= RECORDS FOR PROCESSING =
....................
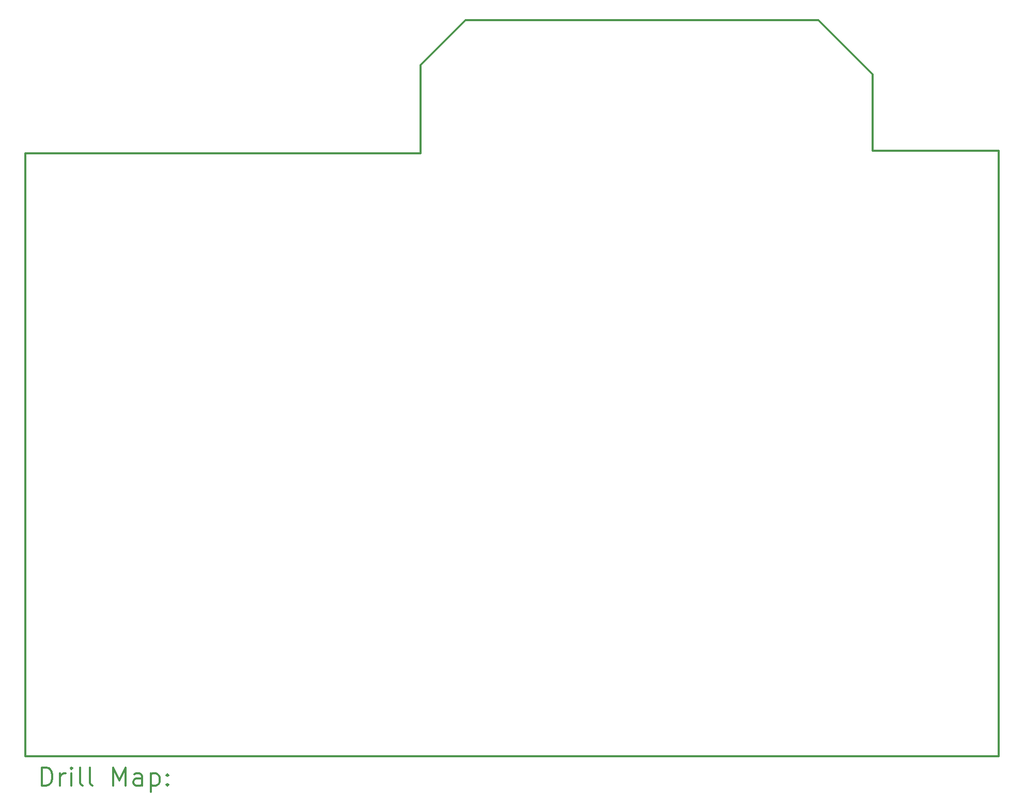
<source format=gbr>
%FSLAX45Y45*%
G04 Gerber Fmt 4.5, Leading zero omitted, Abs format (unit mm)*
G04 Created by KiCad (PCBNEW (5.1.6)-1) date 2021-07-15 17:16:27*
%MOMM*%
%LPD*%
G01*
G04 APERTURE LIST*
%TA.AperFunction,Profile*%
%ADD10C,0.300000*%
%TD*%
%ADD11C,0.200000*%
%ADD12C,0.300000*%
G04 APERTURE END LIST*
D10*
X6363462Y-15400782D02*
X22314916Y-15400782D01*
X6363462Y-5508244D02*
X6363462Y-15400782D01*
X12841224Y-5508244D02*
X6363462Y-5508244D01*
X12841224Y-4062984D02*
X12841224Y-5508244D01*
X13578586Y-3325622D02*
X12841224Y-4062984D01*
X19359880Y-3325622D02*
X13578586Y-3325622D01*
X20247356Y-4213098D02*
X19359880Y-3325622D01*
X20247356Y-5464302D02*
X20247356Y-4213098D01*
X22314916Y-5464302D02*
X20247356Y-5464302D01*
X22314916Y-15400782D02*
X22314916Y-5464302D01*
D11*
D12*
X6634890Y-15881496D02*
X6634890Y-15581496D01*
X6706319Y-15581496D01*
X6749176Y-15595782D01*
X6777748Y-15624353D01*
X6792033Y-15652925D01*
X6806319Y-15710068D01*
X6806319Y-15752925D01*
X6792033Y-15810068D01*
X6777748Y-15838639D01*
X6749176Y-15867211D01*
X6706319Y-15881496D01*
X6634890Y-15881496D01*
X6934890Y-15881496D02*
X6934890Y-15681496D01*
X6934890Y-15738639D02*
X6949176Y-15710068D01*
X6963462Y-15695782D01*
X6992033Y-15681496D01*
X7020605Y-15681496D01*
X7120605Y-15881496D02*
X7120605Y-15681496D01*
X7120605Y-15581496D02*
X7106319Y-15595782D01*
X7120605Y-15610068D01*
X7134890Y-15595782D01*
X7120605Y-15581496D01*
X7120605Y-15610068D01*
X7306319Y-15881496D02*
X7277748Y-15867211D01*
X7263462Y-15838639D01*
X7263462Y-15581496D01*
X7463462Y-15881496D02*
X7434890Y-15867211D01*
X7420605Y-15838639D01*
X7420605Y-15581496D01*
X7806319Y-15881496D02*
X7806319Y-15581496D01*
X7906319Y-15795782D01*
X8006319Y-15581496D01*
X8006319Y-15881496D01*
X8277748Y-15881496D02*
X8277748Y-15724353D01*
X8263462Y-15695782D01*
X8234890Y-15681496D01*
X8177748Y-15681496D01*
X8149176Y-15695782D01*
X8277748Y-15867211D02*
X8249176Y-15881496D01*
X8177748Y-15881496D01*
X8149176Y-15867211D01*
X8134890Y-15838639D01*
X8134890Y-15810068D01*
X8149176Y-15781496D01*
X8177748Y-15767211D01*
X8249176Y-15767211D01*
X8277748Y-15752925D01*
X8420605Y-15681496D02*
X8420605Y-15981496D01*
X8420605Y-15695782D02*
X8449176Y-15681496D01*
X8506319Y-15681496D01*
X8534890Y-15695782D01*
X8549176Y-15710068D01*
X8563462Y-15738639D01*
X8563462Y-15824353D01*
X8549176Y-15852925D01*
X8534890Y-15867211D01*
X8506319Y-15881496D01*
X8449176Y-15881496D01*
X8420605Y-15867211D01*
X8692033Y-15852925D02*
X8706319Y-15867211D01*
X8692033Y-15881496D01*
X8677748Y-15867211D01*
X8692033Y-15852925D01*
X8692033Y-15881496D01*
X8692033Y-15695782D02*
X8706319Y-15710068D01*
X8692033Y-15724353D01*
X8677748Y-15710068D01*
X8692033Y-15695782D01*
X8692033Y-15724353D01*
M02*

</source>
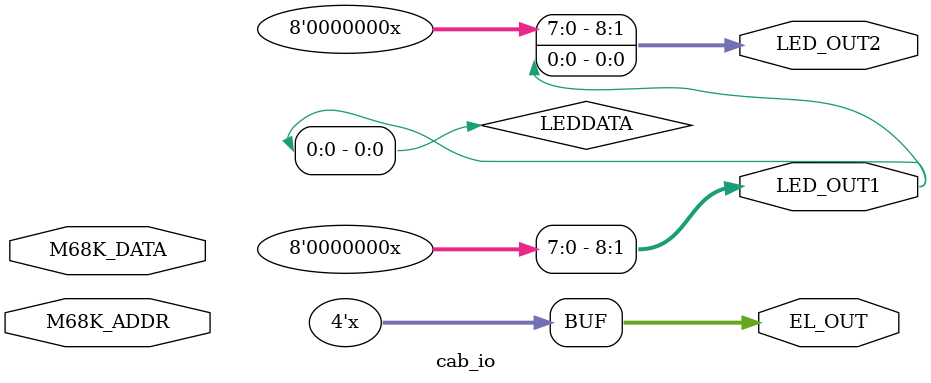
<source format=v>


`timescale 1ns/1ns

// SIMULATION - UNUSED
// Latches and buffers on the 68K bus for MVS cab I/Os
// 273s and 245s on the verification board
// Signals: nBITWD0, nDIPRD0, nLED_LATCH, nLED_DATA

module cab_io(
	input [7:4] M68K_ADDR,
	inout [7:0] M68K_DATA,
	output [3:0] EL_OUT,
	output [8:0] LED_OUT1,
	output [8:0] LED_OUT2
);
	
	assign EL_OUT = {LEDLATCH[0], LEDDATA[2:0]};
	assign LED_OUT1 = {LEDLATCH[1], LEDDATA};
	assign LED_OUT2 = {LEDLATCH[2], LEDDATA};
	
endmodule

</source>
....................
= DESCRIPTION OF THE TASK =
Pictures are to be left out, and each line from the one that contains "X8177748Y-15681496D01*" through the end of the listing is to be copied exactly.

= ANSWER FOR THE TASK =
X8177748Y-15681496D01*
X8149176Y-15695782D01*
X8277748Y-15867211D02*
X8249176Y-15881496D01*
X8177748Y-15881496D01*
X8149176Y-15867211D01*
X8134890Y-15838639D01*
X8134890Y-15810068D01*
X8149176Y-15781496D01*
X8177748Y-15767211D01*
X8249176Y-15767211D01*
X8277748Y-15752925D01*
X8420605Y-15681496D02*
X8420605Y-15981496D01*
X8420605Y-15695782D02*
X8449176Y-15681496D01*
X8506319Y-15681496D01*
X8534890Y-15695782D01*
X8549176Y-15710068D01*
X8563462Y-15738639D01*
X8563462Y-15824353D01*
X8549176Y-15852925D01*
X8534890Y-15867211D01*
X8506319Y-15881496D01*
X8449176Y-15881496D01*
X8420605Y-15867211D01*
X8692033Y-15852925D02*
X8706319Y-15867211D01*
X8692033Y-15881496D01*
X8677748Y-15867211D01*
X8692033Y-15852925D01*
X8692033Y-15881496D01*
X8692033Y-15695782D02*
X8706319Y-15710068D01*
X8692033Y-15724353D01*
X8677748Y-15710068D01*
X8692033Y-15695782D01*
X8692033Y-15724353D01*
M02*

</source>
<source format=v>


`timescale 1ns/1ns

// SIMULATION - UNUSED
// Latches and buffers on the 68K bus for MVS cab I/Os
// 273s and 245s on the verification board
// Signals: nBITWD0, nDIPRD0, nLED_LATCH, nLED_DATA

module cab_io(
	input [7:4] M68K_ADDR,
	inout [7:0] M68K_DATA,
	output [3:0] EL_OUT,
	output [8:0] LED_OUT1,
	output [8:0] LED_OUT2
);
	
	assign EL_OUT = {LEDLATCH[0], LEDDATA[2:0]};
	assign LED_OUT1 = {LEDLATCH[1], LEDDATA};
	assign LED_OUT2 = {LEDLATCH[2], LEDDATA};
	
endmodule

</source>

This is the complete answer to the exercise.